So I disappeared.....for a long time. I highly suspect no one really cares, but I always feel guilty suddenly stopping. I described this blog as a journal of my love affair with biking. Perhaps that was a mistake. I still love biking, but like any love affair, the highs always precede the lows. When I started riding my bike as an adult I instantly fell in love (though I also loved it as a child). I rode further and further each time and was so proud of my accomplishments. I was able to ride far and able to ride fast. I did my first century. I felt so free and so amazing.
Then I broke my hip when I took what seemed like a harmless spill off my bike onto a rock. It was the most painful and difficult thing I'd ever endured, but I worked hard and got back onto the bike. I was able to ride again before I could walk. Actually, two years later, I still don't walk right. I limp, fatigue quickly, and experience pain almost constantly. The doctors have no idea why, and I've lost hope that it'll get better. Like any good love affair, I'm riddled with scars and pain.
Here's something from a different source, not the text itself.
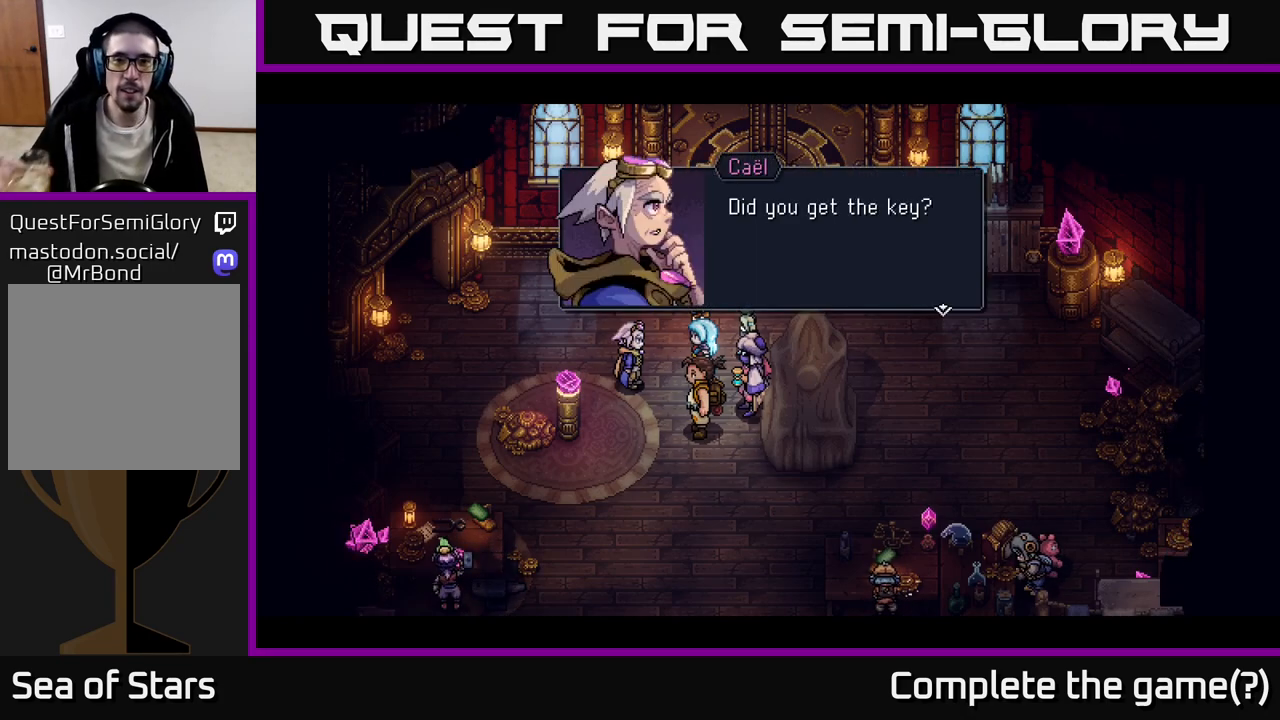
Gameplay with a controller (Xbox layout); each line is a JSON object with the inputs held at the frame after it. "events" lists button and stick changes between this image and that frame as [ms after this image, input, new state], when the widget could be followed in between.
{"buttons": [], "left_stick": "center", "right_stick": "center", "events": [[200, "A", "down"], [317, "A", "up"]]}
I worked hard to get back onto the bike and ride. I grew stronger and just appreciated being able to ride, never mind being fast or able to ride far. Yet, I was determined to get back to my previous riding condition. Yet, only a few months into being back on the bike I suffered another setback. I was hit by a car.
It was a bad hit and truthfully I think the car took the worst of it. Yet, I left the accident with anger and fear. The roads, once my playground, were suddenly unnerving and scary. Angry and reckless drivers seemed to haunt me everywhere I went. Yet, I wasn't going to let fear keep me off the road. The anger was worse still. The police refused to cite the driver. The driver didn't have any insurance. I just couldn't get past the anger of how unjust it was. This was compounded by continually sharing the road with drivers who were dangerous and sometimes outright hostile. But I pressed on.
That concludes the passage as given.